Segment Start: SOURCE MATERIAL

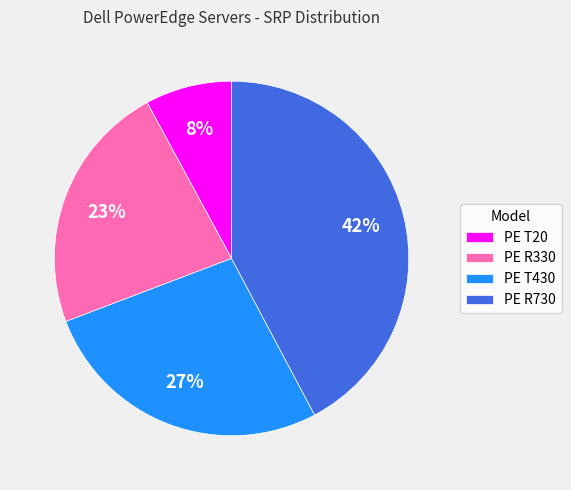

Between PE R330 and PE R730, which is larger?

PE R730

Segment End: SOURCE MATERIAL
Segment Start: SOURCE MATERIAL

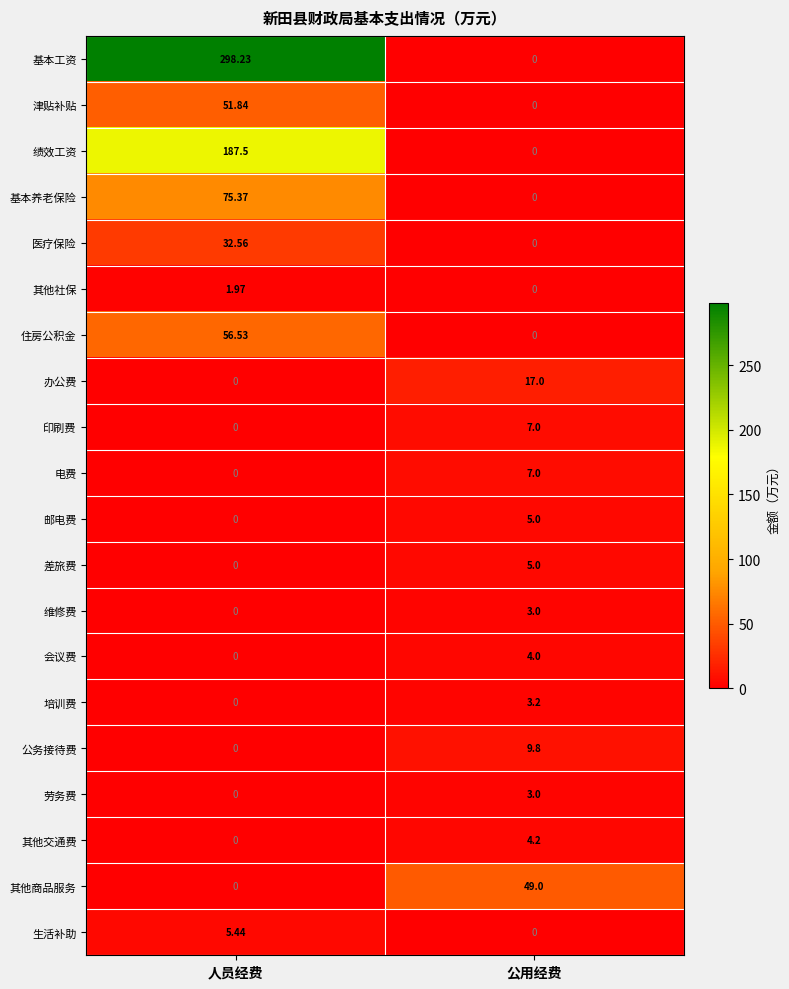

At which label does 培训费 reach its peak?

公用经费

Segment End: SOURCE MATERIAL
Segment Start: SOURCE MATERIAL

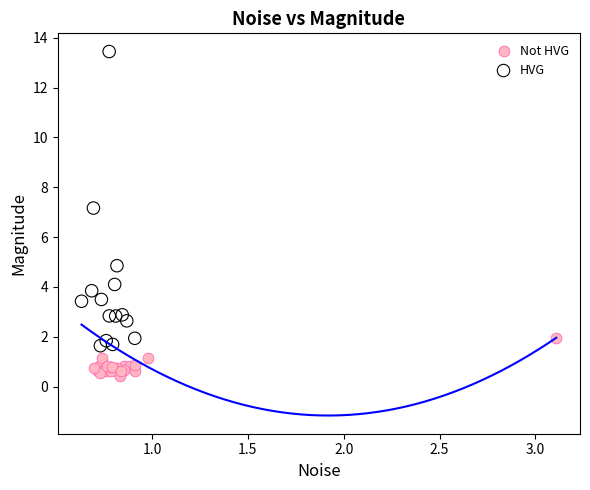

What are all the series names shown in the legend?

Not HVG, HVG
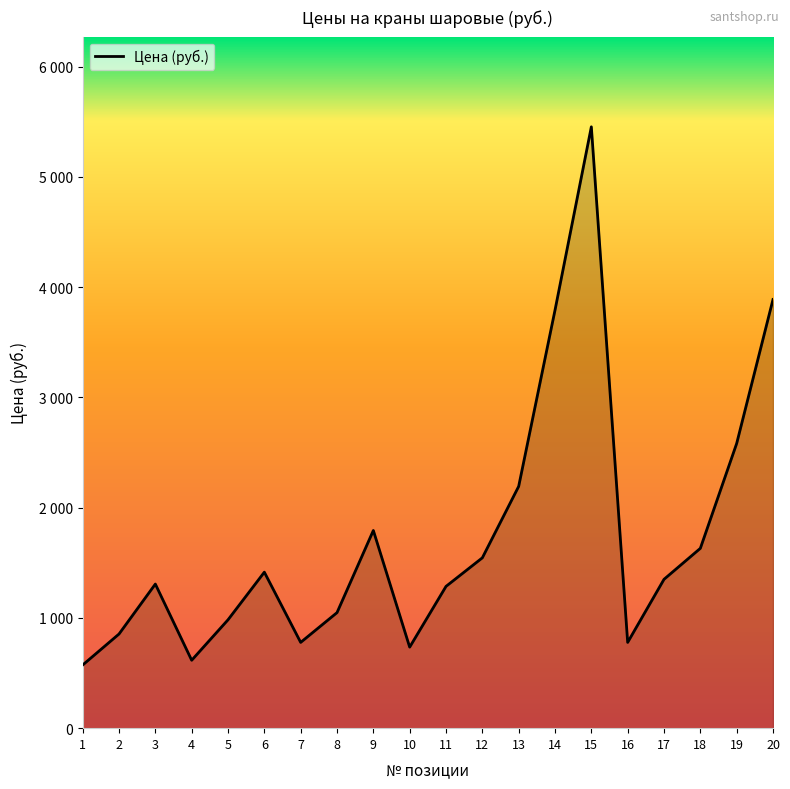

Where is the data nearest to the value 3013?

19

Segment End: SOURCE MATERIAL

EXERCISE DESCRIPTION
How many lines of the items above contain the word "which"? Reply with the number only.

RESULT
2